- **TASK SET**
**1.** From the post below about Agile misconceptions, extract the passage starting at "2. You are allowed" and ending at "PMO, and accounting.".
**2.** Continue the post below about Agile and the need for structure, picking up after its final sentence.

- **SOURCE TEXT**
** Start **
Jan 122016

[All posts in this series: 1, 2, 3, 4]

As I read through Tom Grant’s article on Agile Frameworks, one word kept jumping out at me: structure! People like frameworks because they provide a structure that is repeatable.

As I think back to all the Agile deployments I have dealt with, there were many misconceptions about Agile but the one that was consistent was that Agile did not have structure. Many managers who asked for Agile to be implemented had the idea that being Agile meant that you didn’t have to do many of the things that they were doing with the other software development process they were using. Managers focused on the literal meaning of the word Agile and had misconceptions that Agile would magically help them deliver software faster. The 3 most common Agile misconceptions and illusions I encountered were:

  1. Documentation is optional because it gets in the way of writing the code.
  2. You are allowed to change your mind frequently when doing Agile, so you really don’t care about technical debt. Change your mind as frequently as you want, and throw caution to the wind when it comes to the code.
  3. Efficiency will magically happen by just being Agile. Figuring out what needs to be built is instantly clearer; writing a line of code will be easier; executing a test just happens faster.

Of course these misconceptions and illusions about Agile were the farthest thing from the truth. The people on The Team understood this, but once you got beyond the team into other departments, this is what they thought. These other departments tolerated Agile when it was just one team that was doing Agile. However, as Agile spread across the entire organization, the question of Agile not being structured was now at the forefront of other departments like finance, PMO, and accounting.

Agile was now mainstream and these other departments required structure. They required controls, measurements, and definable deliverables. The auditors of the organization struggled to understand how they could audit an Agile project. There didn’t seem to be structure and it was just too “loosey goosey”.
** End **
[Stored records]
** Start **
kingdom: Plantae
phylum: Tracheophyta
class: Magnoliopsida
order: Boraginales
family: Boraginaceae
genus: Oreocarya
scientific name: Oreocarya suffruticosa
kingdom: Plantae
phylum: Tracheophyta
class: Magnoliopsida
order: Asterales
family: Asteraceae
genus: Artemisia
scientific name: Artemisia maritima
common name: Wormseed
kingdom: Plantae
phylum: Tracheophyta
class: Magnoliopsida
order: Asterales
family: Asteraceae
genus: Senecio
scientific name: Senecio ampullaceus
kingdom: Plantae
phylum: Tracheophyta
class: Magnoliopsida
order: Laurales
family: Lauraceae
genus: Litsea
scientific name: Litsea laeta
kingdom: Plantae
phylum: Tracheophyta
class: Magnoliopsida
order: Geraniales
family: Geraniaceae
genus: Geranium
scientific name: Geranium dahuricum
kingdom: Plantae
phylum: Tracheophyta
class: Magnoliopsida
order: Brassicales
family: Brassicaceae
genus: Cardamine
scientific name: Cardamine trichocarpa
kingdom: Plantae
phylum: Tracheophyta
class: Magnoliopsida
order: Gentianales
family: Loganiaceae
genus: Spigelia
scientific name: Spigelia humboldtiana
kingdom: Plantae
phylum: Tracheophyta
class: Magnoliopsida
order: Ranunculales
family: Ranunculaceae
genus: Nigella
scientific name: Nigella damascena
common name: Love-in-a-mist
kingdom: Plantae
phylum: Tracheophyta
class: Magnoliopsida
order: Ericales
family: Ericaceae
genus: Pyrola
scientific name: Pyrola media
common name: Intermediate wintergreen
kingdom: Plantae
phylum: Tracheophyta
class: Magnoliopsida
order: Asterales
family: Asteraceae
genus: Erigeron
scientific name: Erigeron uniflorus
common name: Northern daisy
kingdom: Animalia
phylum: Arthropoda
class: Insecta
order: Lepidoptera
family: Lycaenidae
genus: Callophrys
** End **
- **ANSWERS TO EACH TASK**
**1.**
2. You are allowed to change your mind frequently when doing Agile, so you really don’t care about technical debt. Change your mind as frequently as you want, and throw caution to the wind when it comes to the code.
  3. Efficiency will magically happen by just being Agile. Figuring out what needs to be built is instantly clearer; writing a line of code will be easier; executing a test just happens faster.

Of course these misconceptions and illusions about Agile were the farthest thing from the truth. The people on The Team understood this, but once you got beyond the team into other departments, this is what they thought. These other departments tolerated Agile when it was just one team that was doing Agile. However, as Agile spread across the entire organization, the question of Agile not being structured was now at the forefront of other departments like finance, PMO, and accounting.

**2.**
One question that other departments, like the PMO and the auditors ask is, “How do you manage risk in Agile?” The idea that a self-organized team can manage risk runs against their core assumptions. People outside the team, who studied and worried about risk full-time, required the team to comply with risk-reducing measures, such as sticking to pre-defined milestones, and cleaving to well-documented deliverables. They had a hard time seeing and understanding that Agile was actually managing risk on a daily basis through scrums, acceptance criteria, and on a sprint basis through planning, estimating, reviews and retrospectives.

Why Agile Frameworks?

Agile frameworks are an attempt at trying to define a standard recipe that can be followed by each team in an organization. This recipe comes pre-defined with controls and deliverables. This will help put a structure around Agile that other departments can understand. Since we have a pre-defined recipe, it can be replicated across all the teams in the organization because they will all work the same way.

At least this is what some people hope…

While using an Agile Framework will appease the people in Finance, PMO and Accounting, it will do little to ensure that everyone works in exactly the same way. Anybody that has tried to follow a recipe to cook a dish knows that having a list of ingredients and instructions is great but it is all in the execution of that recipe that determines if the dish is amazing or a disaster. What adds even more unknown to a recipe is the tools people have and how they use them.

As Tom Grant hinted in his article, the problem with the word “framework” is that people will interpret the word as it suits them. While we can say that a framework is not a methodology, inevitably these terms will get used interchangeably along with other terms like ALM. To a manager trying to solve a delivery problem, all these terms are just semantics. They want to implement a way of working that will be predictable, and deliver good quality code that delivers business value. Nothing more, nothing less!

Whether we call them frameworks, methodologies, or ALM, a predictable and structured approach to software development is not a new concept and has been around for decades. The software development landscape is littered with examples that supposedly had the magic recipe on how to deliver software predictably and with good quality.

Does everyone remember RUP, ISO, and CMM just to mention a few?

So why the push for an Agile Framework? Why would an Agile Framework do any better than what came before it?

The truth is, there is no framework that can guarantee the successful delivery of quality software. You can have the best framework but in the end, it will come down to the team that is executing the work.

And this is what Agile is all about, The Team!

In our rush to find the ideal Agile framework, let’s not forget the team. Take care of the team and the team will ensure that the right software is delivered at the right time to bring business value to your organization.

2016 Will Be the Year of the Agile Framework

The trends are clear, 2016 will be the year of the Agile Framework. As organizations have rushed into becoming Agile and started to hit the wall when it comes to fusing Agile into the corporate mentality, the need for a framework has arisen.

Some of the most talked about frameworks out there are SAFe, Nexus and DAD. There are others but these are the ones that are top of mind these days.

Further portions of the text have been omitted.